While Huun Huur Tu is known as one of the foremost purveyors of this unique music from the tundra of Asia and Russia, having collaborated with artists like the Kronos Quartet, Frank Zappa, and Ry Cooder, they have never hit a large audience in America with their polyphonic spree. Executive producers Vladimir Oboronko and Mark Governor asked Rizzo, who has worked with Niyaz, Lal Meri, Seal, Paul Okenfold, and Jem, to mix their new record, cut at Fantasy Studios in Berkeley, and Rizzo took the bold step of stating "in my opinion it needed a lot more than mixing." He wasn't being facetious—he knew the band had the world music crowd locked down. He wanted to "attract the yoga crowd, the Whole Foods crowd, the KCRW and NPR crowds. I wasn't convinced that that audience was ready to hear a pure throat singing record. Hopefully they're going to find a new audience with this album."
Eternal, released in North America on Rizzo’s own Electrofone Music [3], is a phenomenal album, something I've personally been waiting for since I first heard this band nearly ten years ago: throat singing tempered by electronica. Don't think four-on-the-floor dance cuts; instead, envision powerful and tasteful low-end, percussively intelligent, moving and sweeping in the landscape while strings and voices grace the surface. There is something inspired in their vocals; with traditional instrumentation, it is an extremely powerful live experience. I've just never heard anything that captures the style so well on record. You're not going to hear throat singing turning on whatever radio stations still exist, which is part of the reason Rizzo launched the album from his own label.
There is a strong possibility of that, from my perspective. I've been spinning tracks from Eternal in my yoga classes over the past few weeks, and a number of people have approached me after class singling out their tracks. One even asked me if “Dogee Mountain” was from the Crouching Tiger soundtrack, surprised when I replied in the negative. As it is, I don't believe in such a thing as "yoga music"; it's more about finding and sequencing music that fits the mood, and Rizzo nailed it for the structure of a class. Yet there is so much more to these eight songs than scoring a movement class, albeit meditative as some of the songs are.
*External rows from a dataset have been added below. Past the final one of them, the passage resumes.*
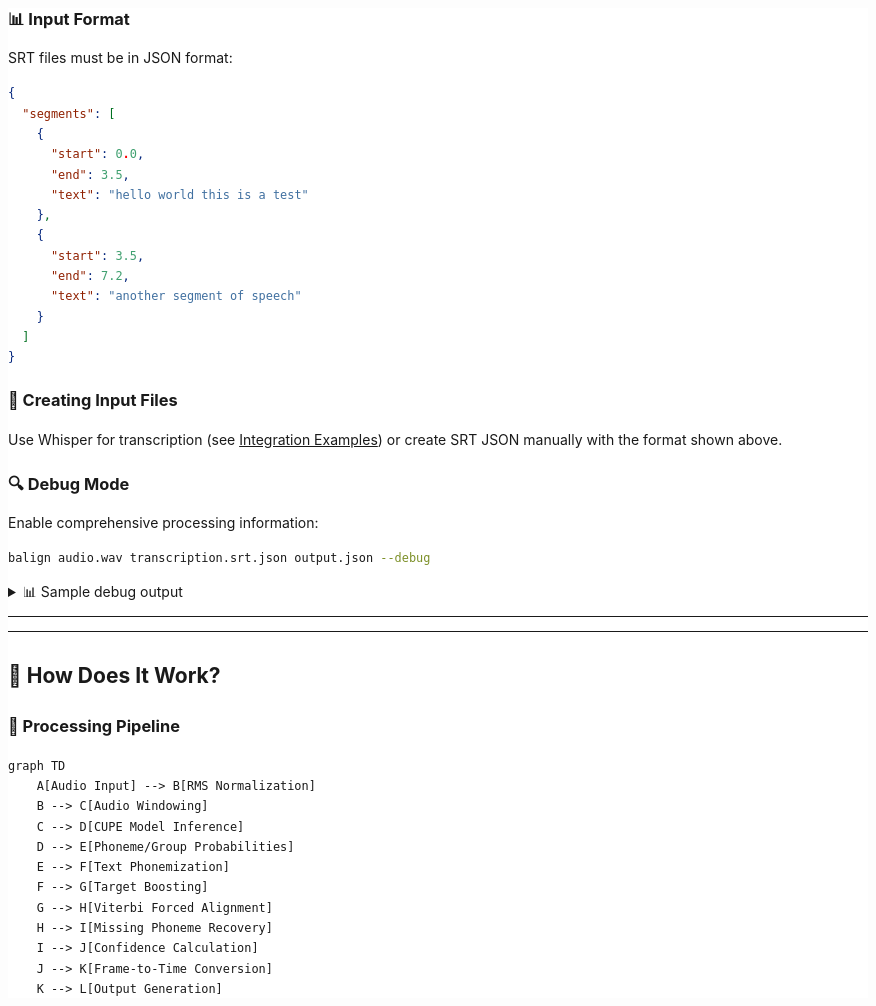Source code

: ### 📊 Input Format

SRT files must be in JSON format:

```json
{
  "segments": [
    {
      "start": 0.0,
      "end": 3.5,
      "text": "hello world this is a test"
    },
    {
      "start": 3.5,
      "end": 7.2,  
      "text": "another segment of speech"
    }
  ]
}
```

### 🎯 Creating Input Files

Use Whisper for transcription (see [Integration Examples](#-integration-examples)) or create SRT JSON manually with the format shown above.

### 🔍 Debug Mode

Enable comprehensive processing information:

```bash
balign audio.wav transcription.srt.json output.json --debug
```

<details><summary>📊 Sample debug output</summary></details>

---



---

## 🧠 How Does It Work?

### 🔄 Processing Pipeline

```mermaid
graph TD
    A[Audio Input] --> B[RMS Normalization]
    B --> C[Audio Windowing]
    C --> D[CUPE Model Inference]
    D --> E[Phoneme/Group Probabilities]
    E --> F[Text Phonemization]
    F --> G[Target Boosting]
    G --> H[Viterbi Forced Alignment]
    H --> I[Missing Phoneme Recovery]
    I --> J[Confidence Calculation]
    J --> K[Frame-to-Time Conversion]
    K --> L[Output Generation]
```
The album is dynamic and graceful in a way that Tuvan music has yet to be presented.
"What I did not want to do was a remix record,” Rizzo says. “It would have been too easy to pick apart what they did and make some sort of coffee table remix album. That would have been disrespectful. I really wanted it to become collaborative. It naturally evolved to that."
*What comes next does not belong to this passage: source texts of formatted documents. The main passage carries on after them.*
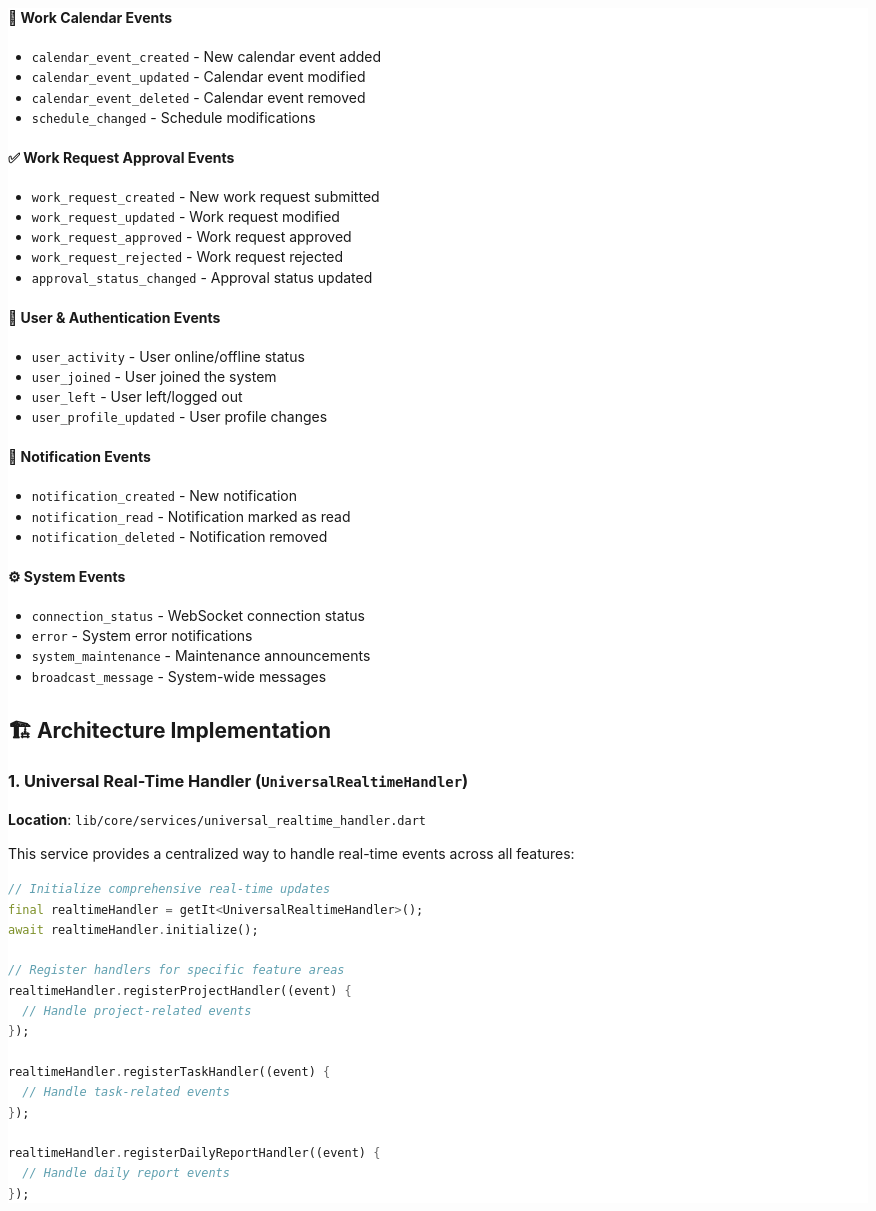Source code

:#### 📅 Work Calendar Events
- `calendar_event_created` - New calendar event added
- `calendar_event_updated` - Calendar event modified
- `calendar_event_deleted` - Calendar event removed
- `schedule_changed` - Schedule modifications

#### ✅ Work Request Approval Events
- `work_request_created` - New work request submitted
- `work_request_updated` - Work request modified
- `work_request_approved` - Work request approved
- `work_request_rejected` - Work request rejected
- `approval_status_changed` - Approval status updated

#### 👥 User & Authentication Events
- `user_activity` - User online/offline status
- `user_joined` - User joined the system
- `user_left` - User left/logged out
- `user_profile_updated` - User profile changes

#### 🔔 Notification Events
- `notification_created` - New notification
- `notification_read` - Notification marked as read
- `notification_deleted` - Notification removed

#### ⚙️ System Events
- `connection_status` - WebSocket connection status
- `error` - System error notifications
- `system_maintenance` - Maintenance announcements
- `broadcast_message` - System-wide messages

## 🏗️ Architecture Implementation

### 1. Universal Real-Time Handler (`UniversalRealtimeHandler`)

**Location**: `lib/core/services/universal_realtime_handler.dart`

This service provides a centralized way to handle real-time events across all features:

```dart
// Initialize comprehensive real-time updates
final realtimeHandler = getIt<UniversalRealtimeHandler>();
await realtimeHandler.initialize();

// Register handlers for specific feature areas
realtimeHandler.registerProjectHandler((event) {
  // Handle project-related events
});

realtimeHandler.registerTaskHandler((event) {
  // Handle task-related events
});

realtimeHandler.registerDailyReportHandler((event) {
  // Handle daily report events
});
```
The challenge was one that defied time, literally: the Tuvans did not use a click track, so their sense of time and tone proved extremely different to a Western ear. (This is partly why this form of music challenges the American listener, much like Gamelan drumming and Chinese opera.) Performing "surgery" on a number of tracks, Dr. Rizzo retuned and retimed to his heart's content. While this might be a generic statement, it is nowhere near false to say this is unlike anything you've ever heard. The parts are all recognizable, and you instantly feel a sympathetic connection to the creation, which adds to its beauty. Regardless of where or when you play Eternal, chances are you’ll be submerged in its gorgeous textures, introducing you to a style perhaps new yet innately familiar and enjoyable all the same.